Bu bağlamda AB Komisyonu'na yöneltilmesi gereken iki soru bulunmaktadır: Bu ihmal, Filistinlilerin haklarının İsrail tarafından ihlal edilmesini teşvik etmiş midir ve Eni'nin projeye katılımının akıbeti ne olacaktır?
Bu gelişme aynı zamanda AB ülkelerinin Gazze'deki savaş konusunda son derece sorunlu bir tutum takındığı, işgalcinin işgal edilene karşı "meşru müdafaa hakkını" desteklediği ve işgalci güçlere silah gönderdiği kritik bir döneme denk gelmektedir.
Ayrıca AB ülkeleri, Gazze'de açlık çeken insanlar için neredeyse tek can simidi olan UNRWA'ya mali desteği askıya almıştır.

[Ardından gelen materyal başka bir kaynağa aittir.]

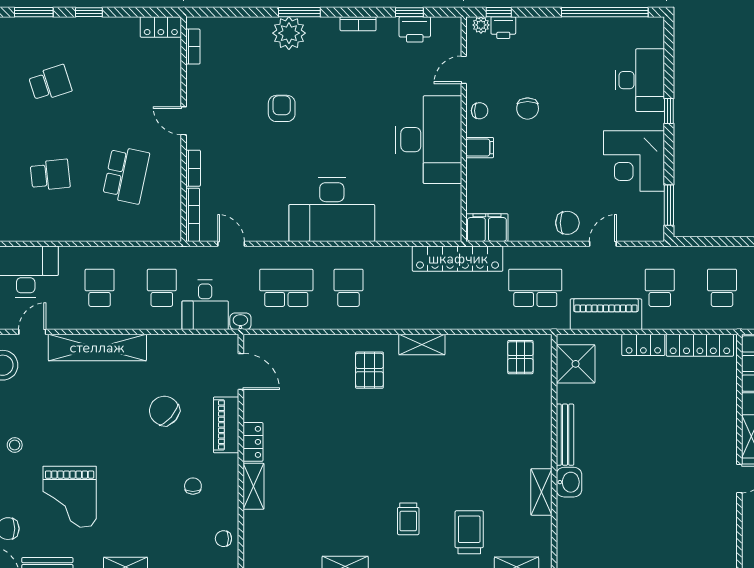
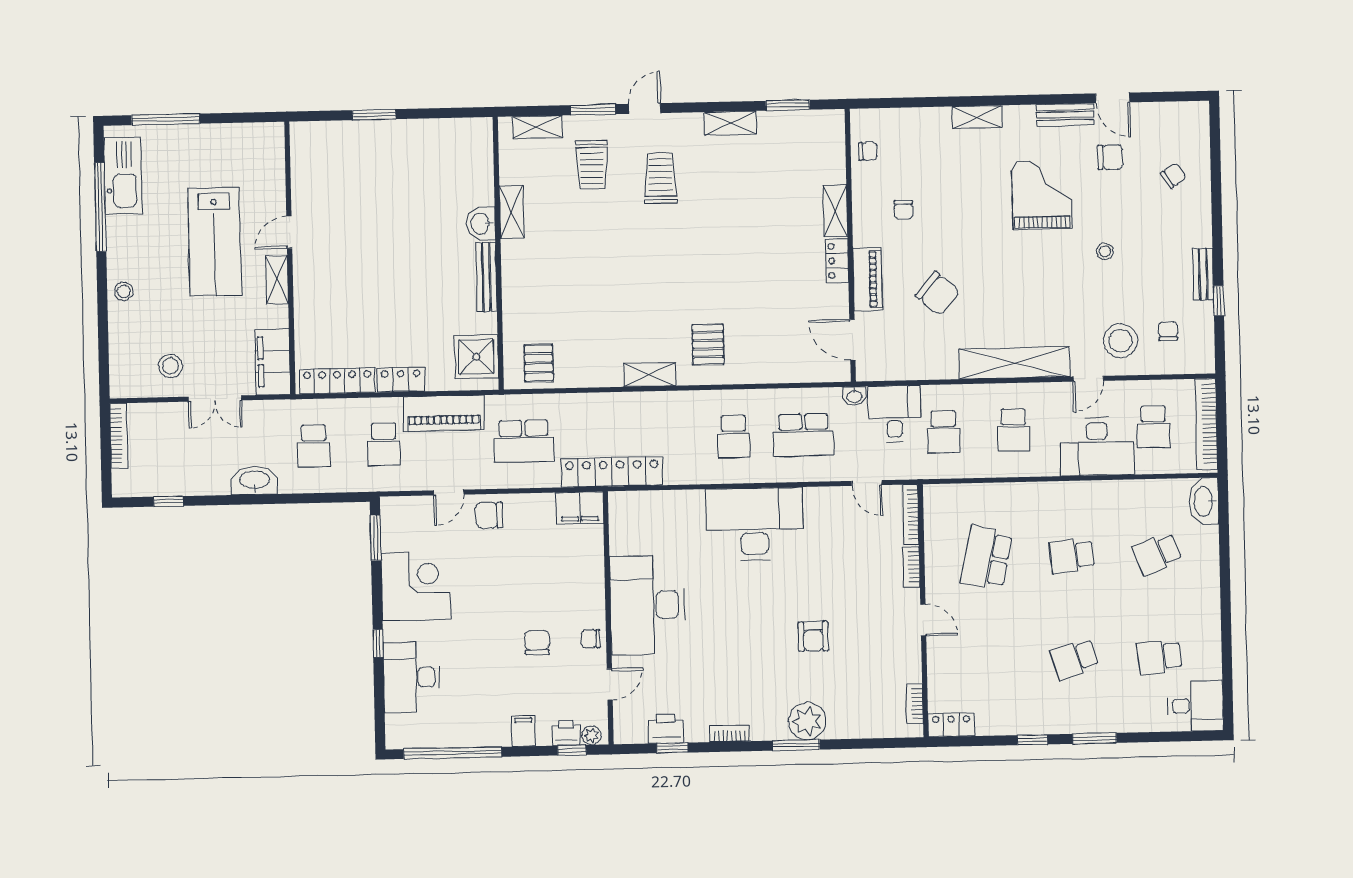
filing cabinet: (480, 148) -> (523, 731), moved, turned 90
trolley: (408, 519) -> (661, 178), width x1.36, depth x1.39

Batı Şeria'daki şiddet yanlısı yasadışı yerleşimcilere karşı Batı'nın son dönemde takındığı tavır doğru yönde atılmış bir adım olsa da, İsrail'in Avrupalı şirketlerin yardımıyla Filistin kaynaklarını yağmalamaya yönelik bariz girişimlerini engelleyememek, uluslararası hukukun uygulanması söz konusu olduğunda Batı'nın ikiyüzlülüğüne dair Küresel Güney'de artan kuşkuyu daha da pekiştirecektir.
Avrupa Birliği, Filistinlilerin doğal kaynaklarını kullanmalarına yardım ederek yaptığı bazı yanlışları düzeltebilir. Gazze'nin çatışma sonrası yeniden inşası ve faturayı kimin ödemesi gerektiğine dair tartışmalar sürerken, Gazze sularındaki bol miktarda gaz kaynağının Filistin halkına müreffeh bir gelecek sağlamak için kullanılabilecek önemli bir mali kaynak olarak değerlendirilmesi önemlidir.
Avrupa Birliği, Filistinlilerin egemenlik hakları olduğu üzere, bu kaynakları geliştirmelerine ve bunlardan faydalanmalarına yardımcı olma konusunda kilit bir rol oynayabilir.
Al Jazeera için kaleme alınan bu görüş yazısı Mepa News okurları için Türkçeleştirilmiştir. Yazıda yer alan ifadeler Mepa News'in editöryel politikasını yansıtmayabilir.